- _Objetivo do exercício_
Continue o texto sobre as expropriações e a venda dos terrenos das irmãs Luzindra e Cecília a partir da última frase apresentada.

- _Texto fornecido_
Entre meados de 1929 e o início de 1930, a CML assinou com os proprietários dos terrenos contratos de expropriação para poder abrir os novos arruamentos79. Não é claro o papel das irmãs Luzindra e Cecília em todo o processo. Embora seja inequívoco que, desde cedo, teriam tido conhecimento do projeto em curso nas suas propriedades, nenhum documento explicita o seu envolvimento ou intenção numa futura promoção imobilária dos seus terrenos. Acabariam ambas por, em diferente fases do processo, vender as suas propriedades, às firmas Neves & Ribeiro, Lda. (10/10/1929)80 e Roxo & Companhia, Lda. (04/03/1931)81, que pouco depois iniciaram a venda de lotes.

- _Dados armazenados_

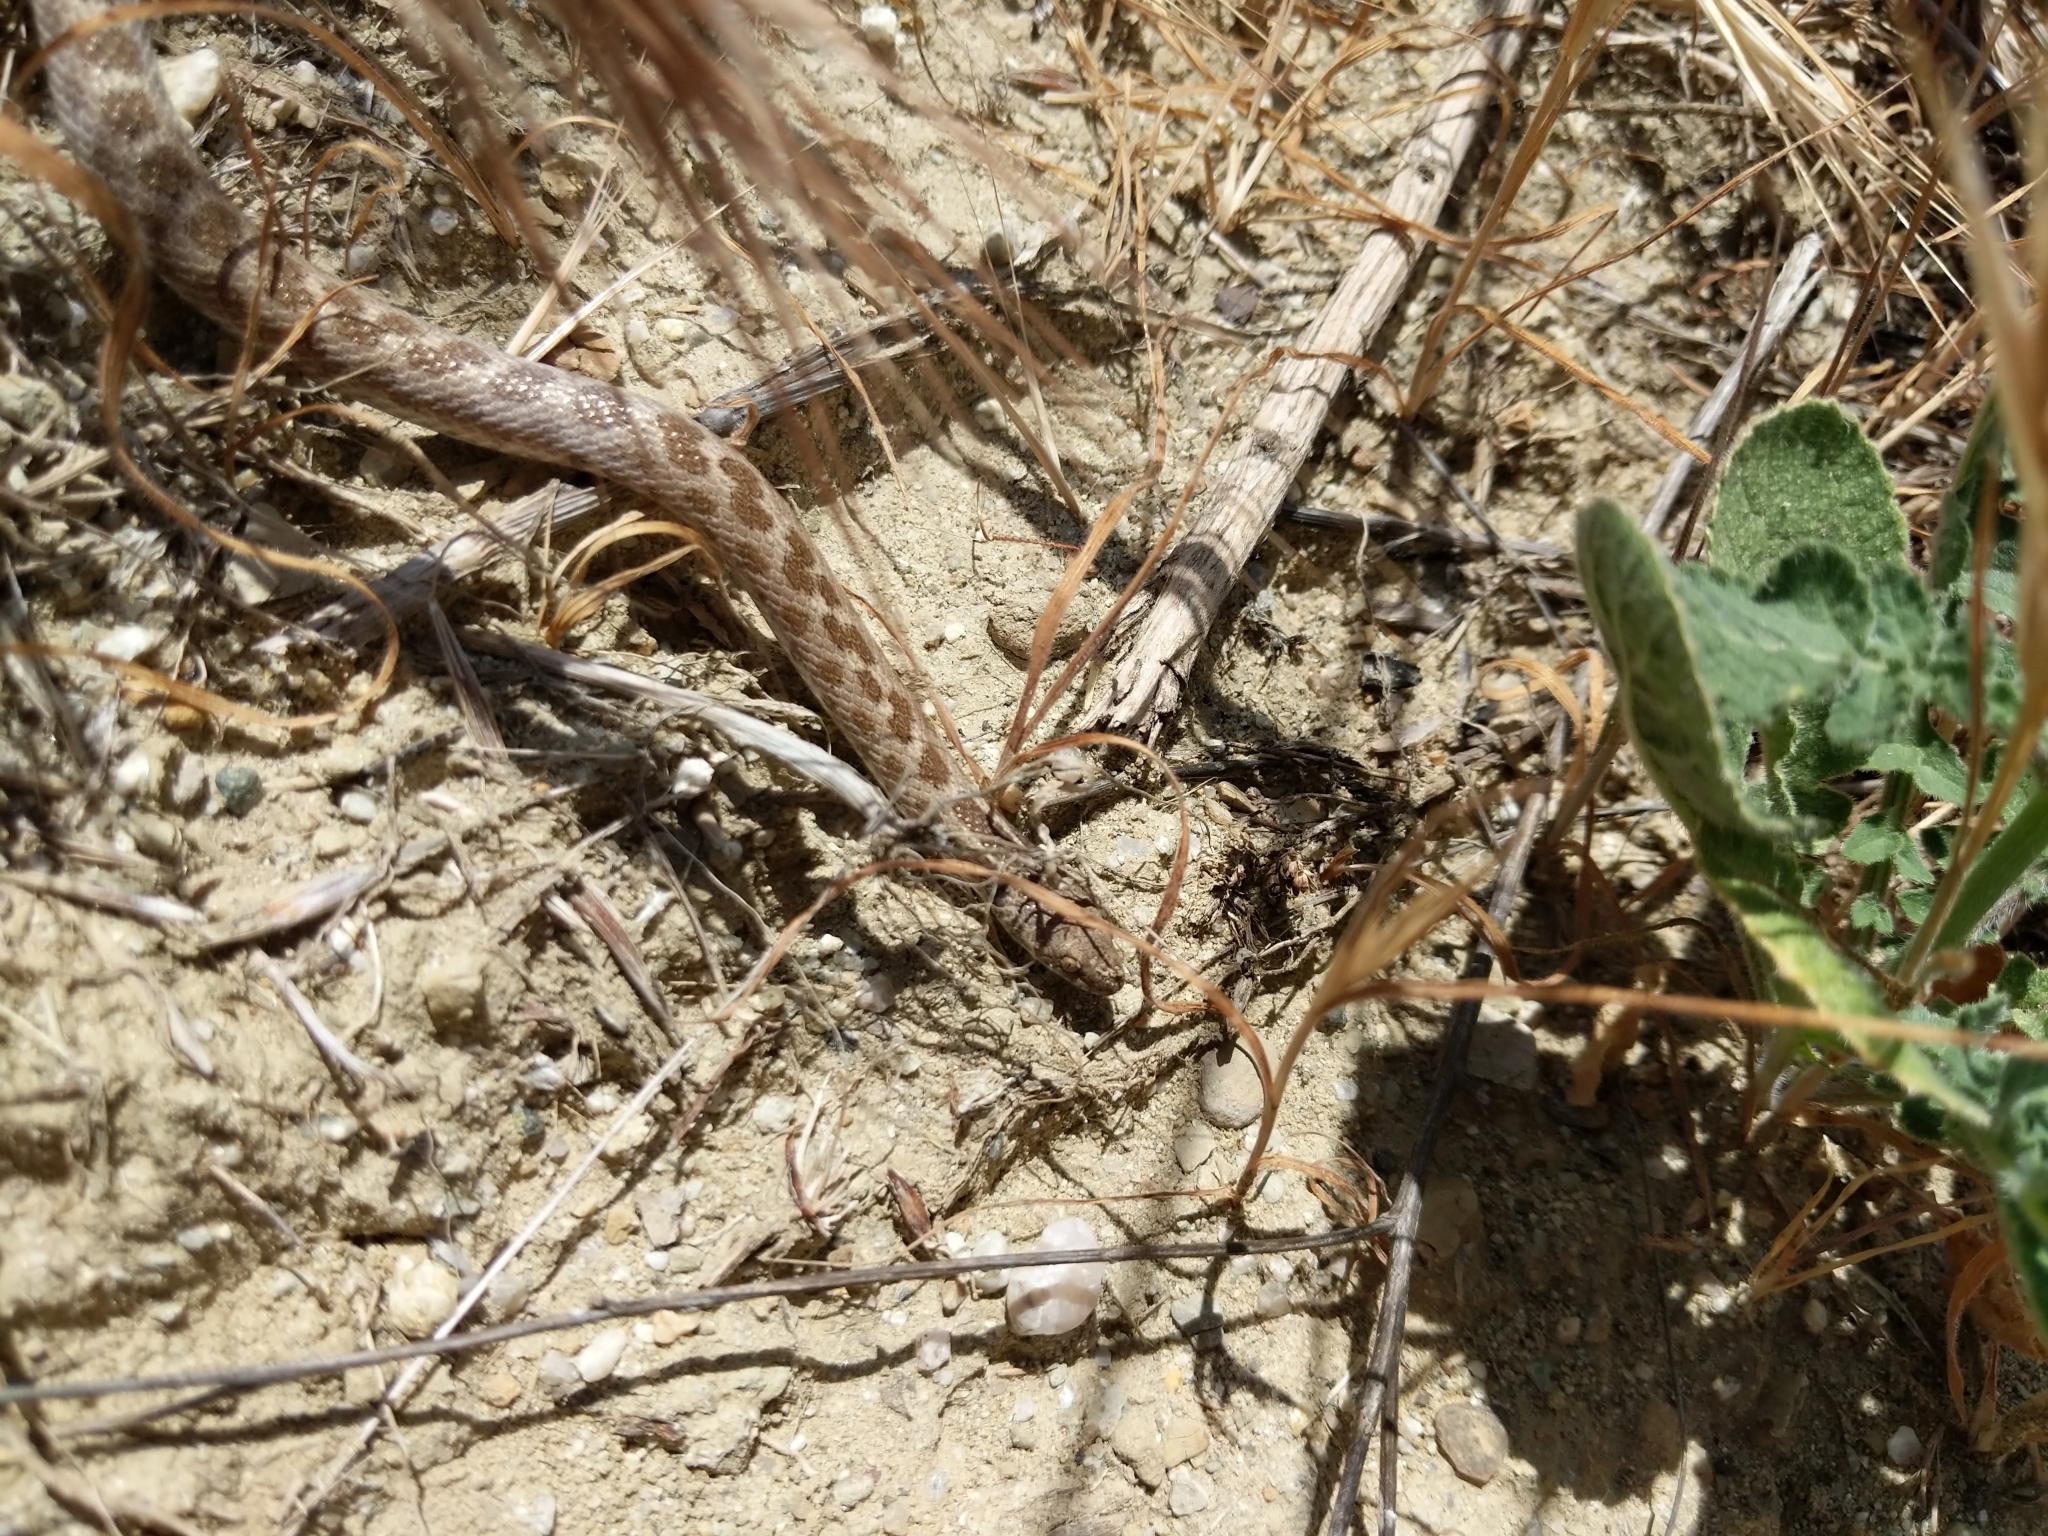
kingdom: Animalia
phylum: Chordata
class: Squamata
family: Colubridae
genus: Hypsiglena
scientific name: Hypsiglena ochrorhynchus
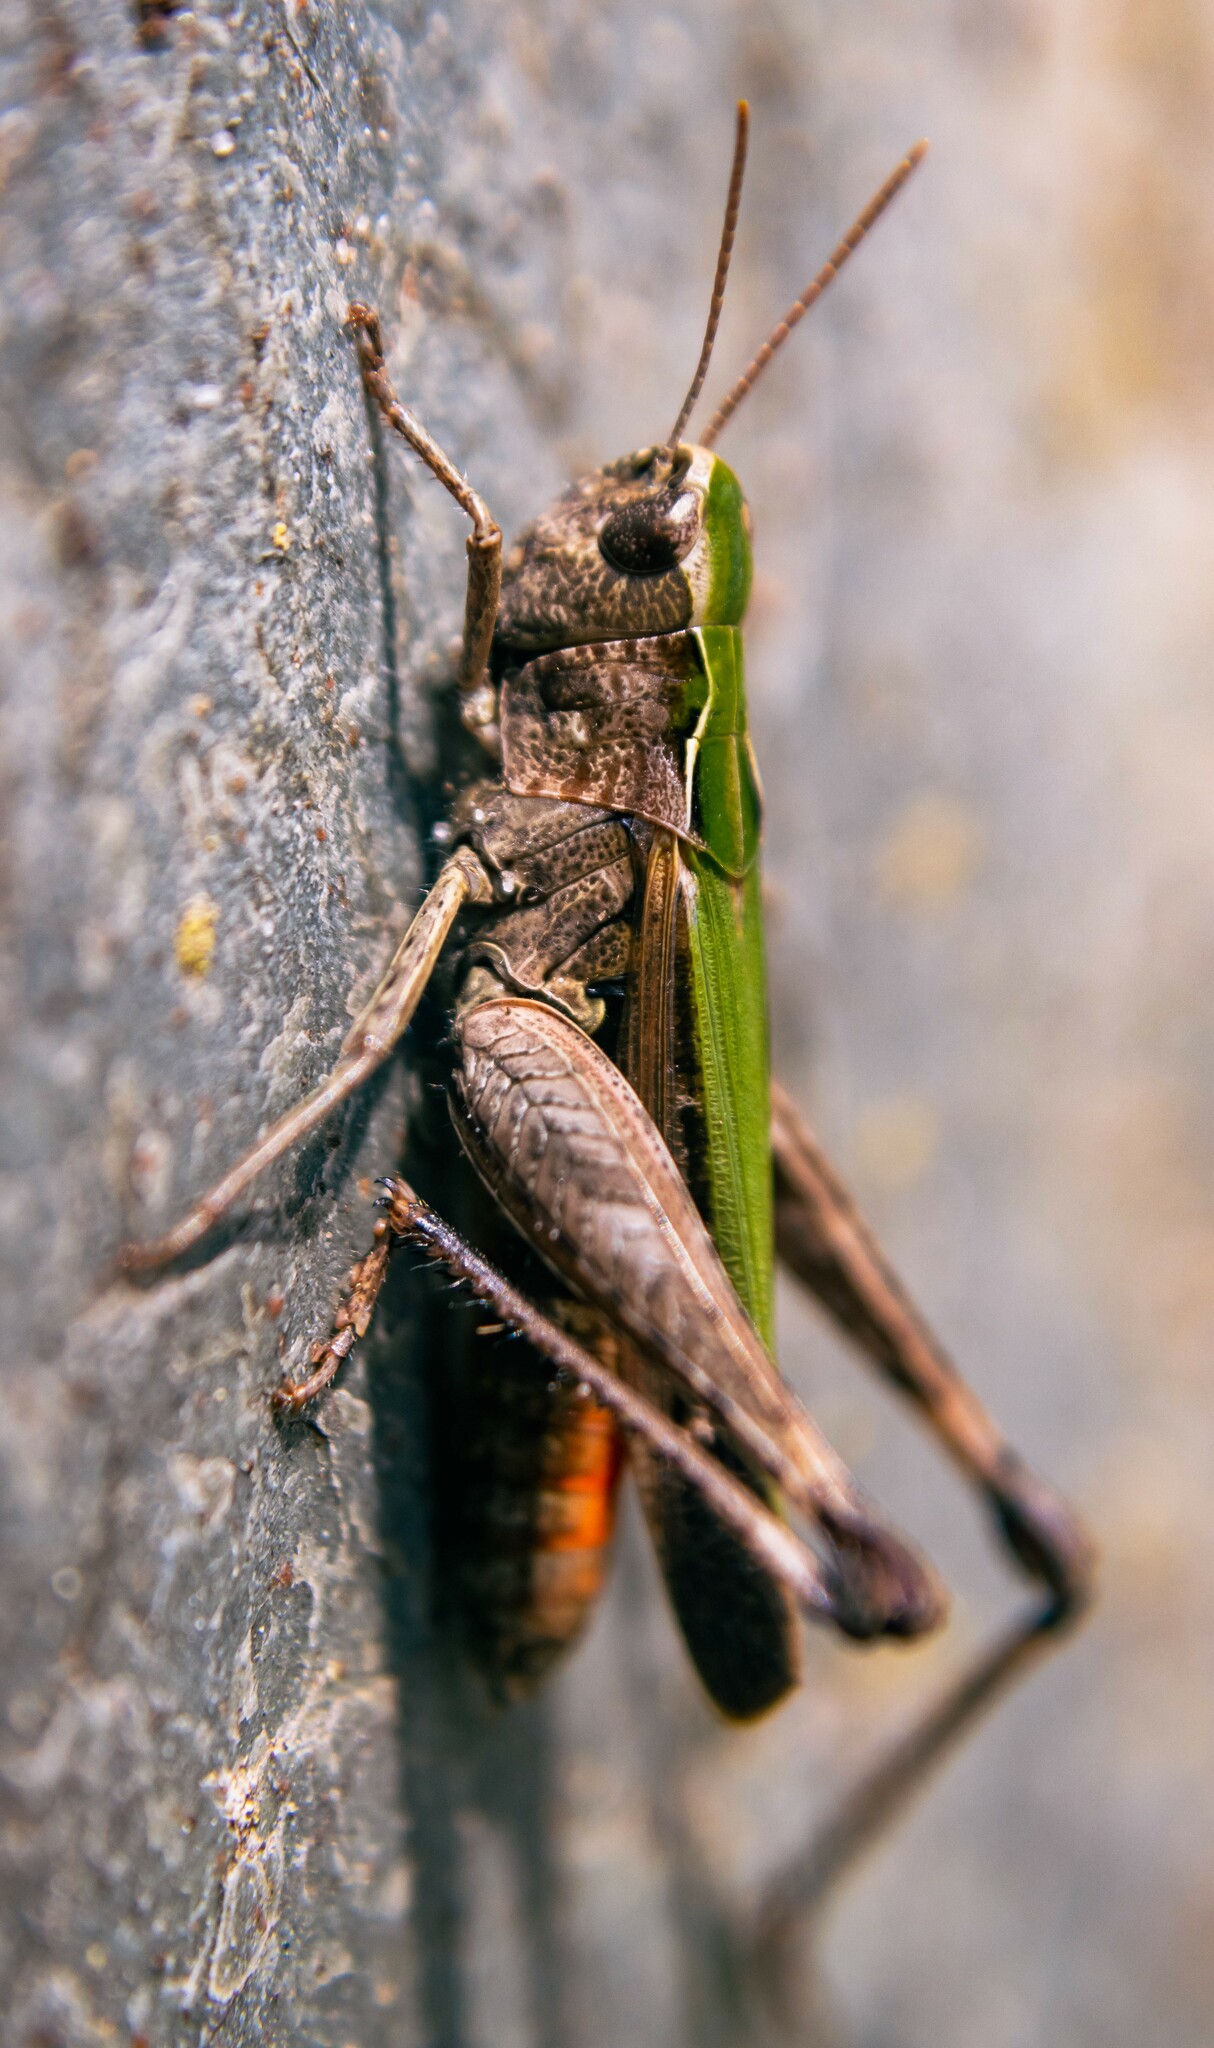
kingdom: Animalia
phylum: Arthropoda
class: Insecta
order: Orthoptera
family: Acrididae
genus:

- _Resultado da tarefa_
Este processo é detalhadamente explicado num artigo do Diário de Notícias de 1933, citado por Francisco Santana:

Termina-se [o artigo] com passagens de entrevista feita pelo jornalista ao engenheiro Pinto de Oliveira sócio da Havaneza do Socorro, Lda., promotora da venda dos terrenos: – Ora, diga-me V. Exa.: de quem partiu a ideia da construção do Bairro das Colónias? Para lhe falar com a maior franqueza, não sei ao certo; mas presumo que tão esplêndido empreendimento partiu do sr. João Duarte, um dos proprietários da antiga quinta da Mineira, ou Charca, no que foi desde logo secundado pelas importantes firmas Roxo & Cª. e Neves & Ribeiro, que, numa colaboração digna de todos os elogios, conseguiram construir, rapidamente, os arruamentos, passeios e esgotos, de modo a permitir a construção das inúmeras casas que já compõem o Bairro82”.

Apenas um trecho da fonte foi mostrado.